Text segment:

○ ○ ○ ○ ○

David Martin Heikkinen - Heikkinen Energy Advisors, LLC

How did you think about the -- that's a perfect answer. So the midstream business benefit and predictability of fee income just ties to the growth rate. And one of the things that we're looking out was if the guidance now on QEPM and then your outlook of $80 million of EBITDA in the back half of the year. Can you talk about how growth in that midstream business potentially shifts or does it shift, did you separate the business and no longer have a sponsor?

Charles B. Stanley

No. I think that the activity upstream of the Field Services in QEPM systems is driven by pretty compelling economics. And to the extent that we're making decisions today to invest E&P capital in these assets, we will continue to do so going forward. So I don't see a change in the trajectory of growth and throughput on Field Services systems going forward. In fact, in places like the Uinta Basin we're very encouraged with the results that we've seen from our early horizontal development activities there. There's a tremendous growth opportunity for Field Services because we'll have to build an entirely new gathering the high compression system and we'll also have to also build additional processing capacity as volumes ramp in the area. In addition to that, just remember, David, that all of these areas are dedicated to Field Services. So any activity that goes on in the area, they will benefit from going forward.

○ ○ ○ ○ ○

Material provided:
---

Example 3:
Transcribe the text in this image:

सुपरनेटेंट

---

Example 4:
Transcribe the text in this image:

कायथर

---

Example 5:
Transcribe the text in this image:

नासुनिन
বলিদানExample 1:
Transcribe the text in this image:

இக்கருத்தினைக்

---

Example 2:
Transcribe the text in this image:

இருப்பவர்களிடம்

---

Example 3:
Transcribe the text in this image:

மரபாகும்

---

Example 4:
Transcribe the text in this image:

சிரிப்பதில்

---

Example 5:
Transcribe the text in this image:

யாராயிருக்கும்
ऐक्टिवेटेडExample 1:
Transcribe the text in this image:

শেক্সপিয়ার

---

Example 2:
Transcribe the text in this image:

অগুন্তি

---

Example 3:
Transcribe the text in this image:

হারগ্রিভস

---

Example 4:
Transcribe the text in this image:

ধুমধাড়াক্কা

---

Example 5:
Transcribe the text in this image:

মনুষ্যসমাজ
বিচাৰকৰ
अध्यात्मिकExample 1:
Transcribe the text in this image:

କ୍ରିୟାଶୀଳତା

○ ○ ○ ○ ○

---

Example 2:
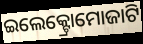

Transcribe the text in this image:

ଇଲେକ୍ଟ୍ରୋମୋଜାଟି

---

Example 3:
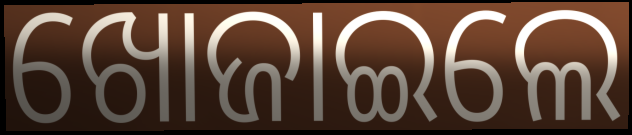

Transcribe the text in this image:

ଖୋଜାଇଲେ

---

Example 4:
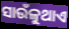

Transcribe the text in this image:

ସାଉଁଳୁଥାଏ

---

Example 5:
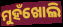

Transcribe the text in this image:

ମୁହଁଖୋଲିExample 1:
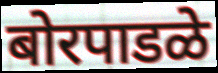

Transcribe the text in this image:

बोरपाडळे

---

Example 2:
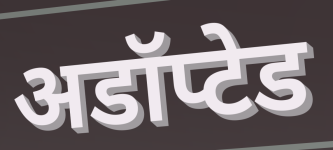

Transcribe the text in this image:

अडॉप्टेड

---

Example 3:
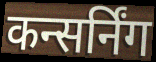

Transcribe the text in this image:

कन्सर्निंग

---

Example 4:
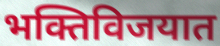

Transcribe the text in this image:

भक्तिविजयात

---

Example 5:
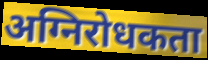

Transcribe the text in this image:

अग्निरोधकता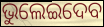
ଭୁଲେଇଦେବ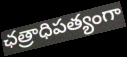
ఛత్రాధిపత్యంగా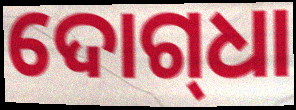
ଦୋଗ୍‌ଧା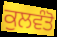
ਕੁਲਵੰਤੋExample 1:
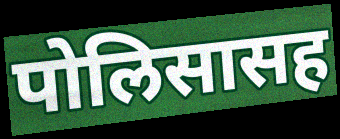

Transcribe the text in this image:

○ ○ ○ ○ ○

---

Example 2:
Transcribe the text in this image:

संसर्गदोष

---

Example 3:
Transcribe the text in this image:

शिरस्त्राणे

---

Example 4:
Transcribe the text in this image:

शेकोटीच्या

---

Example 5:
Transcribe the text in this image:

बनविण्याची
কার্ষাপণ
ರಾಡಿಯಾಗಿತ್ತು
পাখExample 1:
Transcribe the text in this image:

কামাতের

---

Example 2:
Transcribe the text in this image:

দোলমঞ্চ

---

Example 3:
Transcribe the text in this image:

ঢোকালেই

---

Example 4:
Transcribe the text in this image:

○ ○ ○ ○ ○

Task description:
Extend the conference call transcript about the midstream Field Services business, starting after its final sentence.

Task output:
David Martin Heikkinen - Heikkinen Energy Advisors, LLC

That was a perfect segue into the growth in the horizontal program. As you think about the 3 wells and that uplift in both NGL to the contract term taking the liquids at QEP and then just the uplift in productivity in the Uinta, can you talk about how you think about that opportunity to unlock this multi-TCF potential in the Uinta? Is it as much growth as it could be?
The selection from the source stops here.